Alors qu’il débouchait sur la place de la Cité, il aperçut le président Bessières, qui flânait mains au dos près de la statue de Mgr Affre. Maury espéra une seconde qu’il pourrait l’éviter. Mais Bessières avait levé le bras et venait vers lui. Maury réprima une grimace de contrariété. Il se sentait ridicule avec le carton rose suspendu à son doigt. Et il n’aimait pas le président Bessières. Très répandu en ville, fort disert, il bridgeait, dansait, papotait avec un égal bonheur, on citait ses mots et ses petites phrases. Il y avait du gandin et de la concierge dans ce quadragénaire de charme, à l’embonpoint rassurant.
Il était évident qu’il guettait le passage du juge. Maury l’avait entrevu à la cathédrale, au pied de la chaire, encadré de sa riche progéniture. Il avait renvoyé femme et enfants, et s’était posté là pour l’attendre.

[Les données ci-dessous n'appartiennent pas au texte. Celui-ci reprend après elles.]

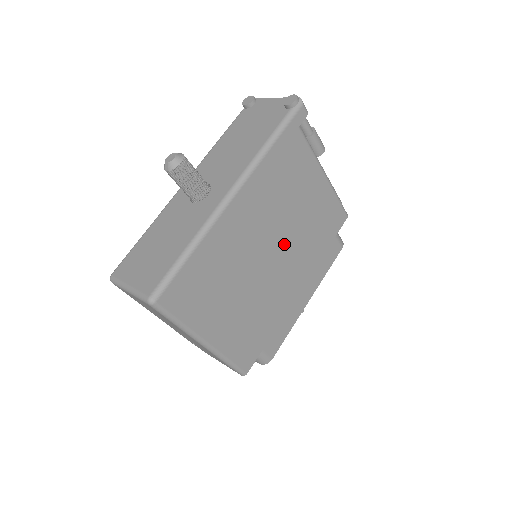
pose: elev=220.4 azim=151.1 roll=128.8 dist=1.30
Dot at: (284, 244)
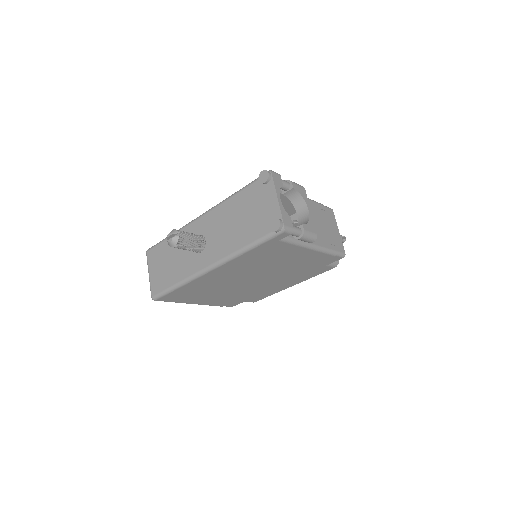
Dot at: (264, 276)
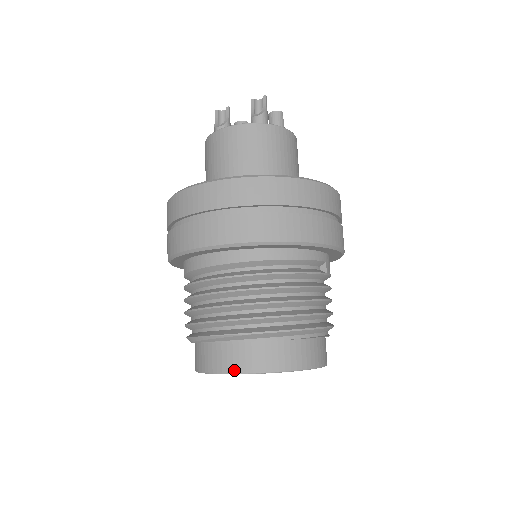
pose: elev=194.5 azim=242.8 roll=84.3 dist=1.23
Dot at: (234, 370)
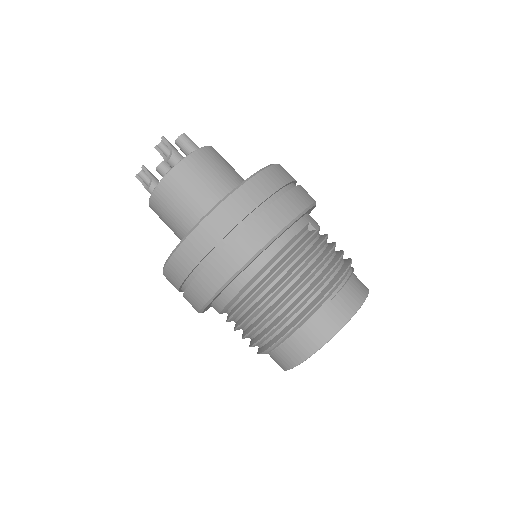
Dot at: (310, 353)
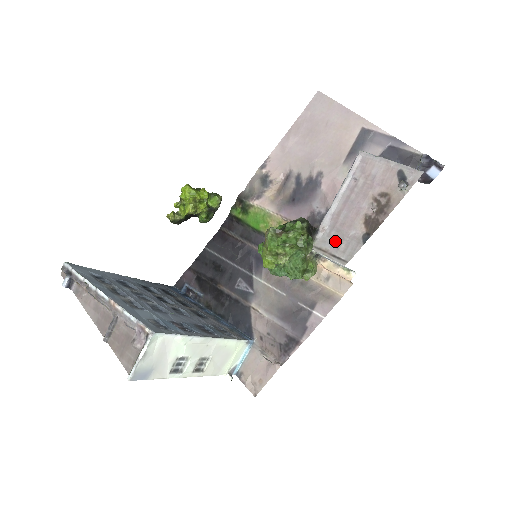
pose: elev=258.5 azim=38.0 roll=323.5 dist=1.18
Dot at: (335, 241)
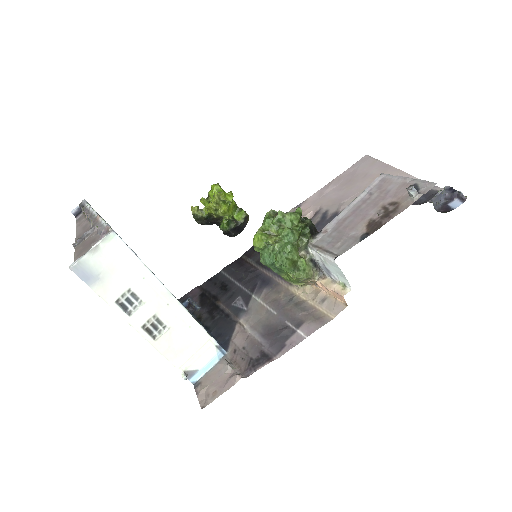
Dot at: (333, 240)
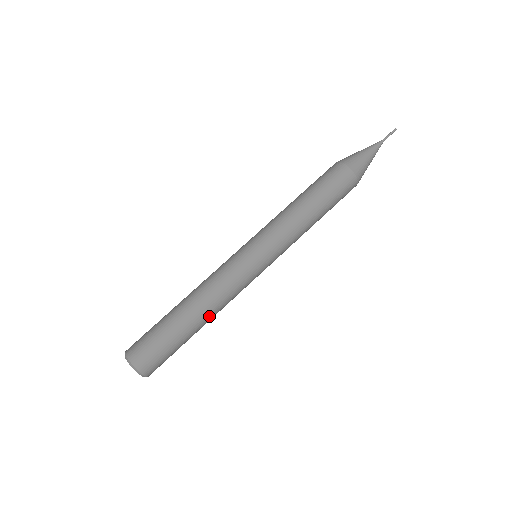
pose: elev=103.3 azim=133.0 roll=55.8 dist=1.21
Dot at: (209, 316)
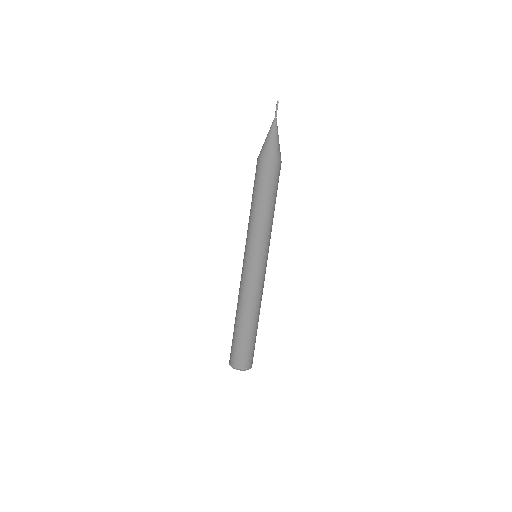
Dot at: (258, 312)
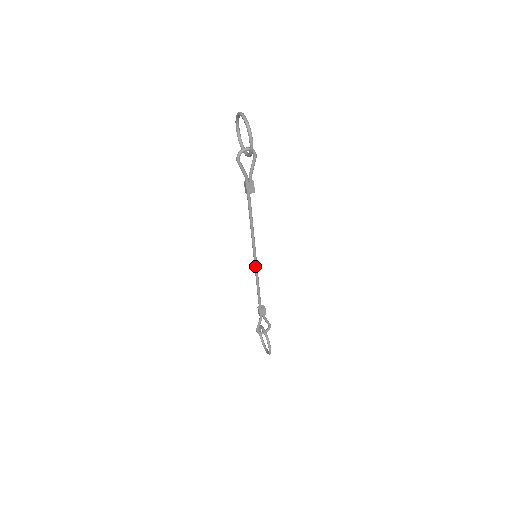
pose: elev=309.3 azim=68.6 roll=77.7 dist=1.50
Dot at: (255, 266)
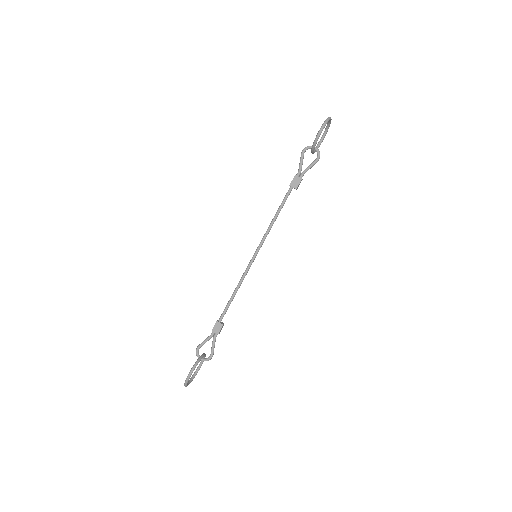
Dot at: (248, 266)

Maussade, Maury subit ses banalités fleuries. La boîte de gâteaux au bout de son bras ondulait doucement. Bessières souriait.
— Si je ne craignais de troubler votre intimité, mon cher confrère, j’oserais vous prier de m’accorder quelques instants d’entretien...
Maury rengaina sa mauvaise humeur et désigna, à l’autre bout de la place, la maison bourgeoise aux murs de pierre grise non crépie et dont les hautes fenêtres s’ornaient d’imposants balcons de fer forgé :
— Si vous voulez bien me suivre...
Avec des grâces de petit-maître, Bessières baisait les doigts de Mme Maury mère, qui avait surgi de l’office, rouge et transpirante, la taille ceinte du tablier de service de Charlotte, l’employée.
— Et comment va votre charmante épouse ? Cela fait bien longtemps que je n’ai pas eu le privilège de la rencontrer.
— Mme Maury est absente, dit le juge. Elle se rend chaque fin de semaine à Toulouse au chevet de sa mère malade.
Bessières disait : rien de grave, j’espère ? de ce ton léger avec lequel il excellait à remuer du vide. Ils pénétrèrent dans le bureau. Maury referma la porte, montra un fauteuil à son visiteur, s’assit lui-même à sa table de travail.
— De quoi s’agit-il, monsieur le président ?
Est-ce qu’il ne le savait pas depuis la seconde où il l’avait aperçu ? Bessières soupirait, délaçait un bouton du gilet noir qui lui corsetait l’abdomen. Il commençait, avec componction :
— Mon cher confrère, qu’il soit bien entendu que ma démarche n’a aucun caractère officiel. Je tiens à situer notre entretien sur un plan strictement amical.
Il s’arrêta, libéra son gilet d’un autre cran. Il sentait la pipe et la lotion d’après-rasage. Il se pencha légèrement, comme pour mieux chuchoter sa confidence :
— Il s’agit de l’affaire Norge ! Je me trouvais hier matin à la chancellerie. La question a été évoquée, et je dois vous dire que l’on se fait beaucoup de souci à ce sujet et que l’on souhaite vivement, au plus haut niveau, qu’elle connaisse très vite son épilogue.
Il répéta, en détachant les syllabes :
— Au plus haut niveau !
Et resta à dodeliner de la tête, les lèvres étalées dans une moue ennuyée.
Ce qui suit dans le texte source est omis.